(DATA begins)
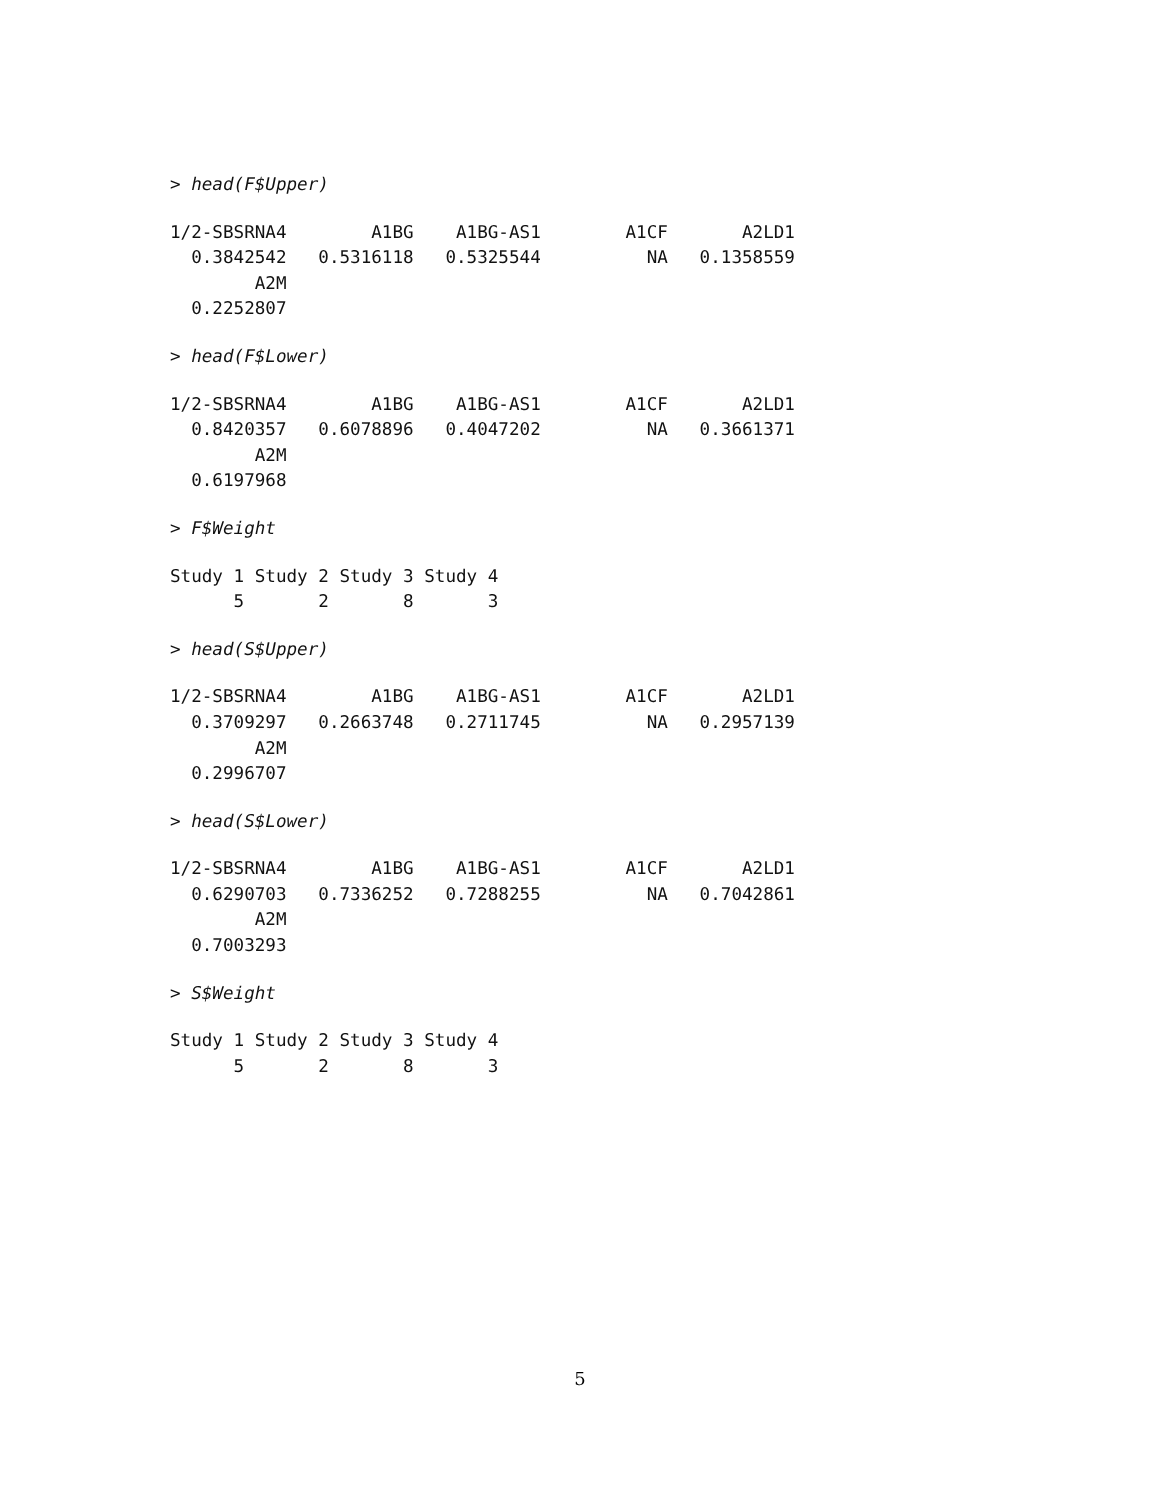> head(F$Upper)
1/2-SBSRNA4        A1BG    A1BG-AS1        A1CF       A2LD1 
  0.3842542   0.5316118   0.5325544          NA   0.1358559 
        A2M 
  0.2252807 
> head(F$Lower)
1/2-SBSRNA4        A1BG    A1BG-AS1        A1CF       A2LD1 
  0.8420357   0.6078896   0.4047202          NA   0.3661371 
        A2M 
  0.6197968 
> F$Weight
Study 1 Study 2 Study 3 Study 4 
      5       2       8       3 
> head(S$Upper)
1/2-SBSRNA4        A1BG    A1BG-AS1        A1CF       A2LD1 
  0.3709297   0.2663748   0.2711745          NA   0.2957139 
        A2M 
  0.2996707 
> head(S$Lower)
1/2-SBSRNA4        A1BG    A1BG-AS1        A1CF       A2LD1 
  0.6290703   0.7336252   0.7288255          NA   0.7042861 
        A2M 
  0.7003293 
> S$Weight
Study 1 Study 2 Study 3 Study 4 
      5       2       8       3 
5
(DATA ends)
• [EXERCISE GOAL] The reply should hold every record, unchanged, and no pictures.

• [RESULT OF THE TASK]
> head(F$Upper)
1/2-SBSRNA4        A1BG    A1BG-AS1        A1CF       A2LD1 
  0.3842542   0.5316118   0.5325544          NA   0.1358559 
        A2M 
  0.2252807 
> head(F$Lower)
1/2-SBSRNA4        A1BG    A1BG-AS1        A1CF       A2LD1 
  0.8420357   0.6078896   0.4047202          NA   0.3661371 
        A2M 
  0.6197968 
> F$Weight
Study 1 Study 2 Study 3 Study 4 
      5       2       8       3 
> head(S$Upper)
1/2-SBSRNA4        A1BG    A1BG-AS1        A1CF       A2LD1 
  0.3709297   0.2663748   0.2711745          NA   0.2957139 
        A2M 
  0.2996707 
> head(S$Lower)
1/2-SBSRNA4        A1BG    A1BG-AS1        A1CF       A2LD1 
  0.6290703   0.7336252   0.7288255          NA   0.7042861 
        A2M 
  0.7003293 
> S$Weight
Study 1 Study 2 Study 3 Study 4 
      5       2       8       3 
5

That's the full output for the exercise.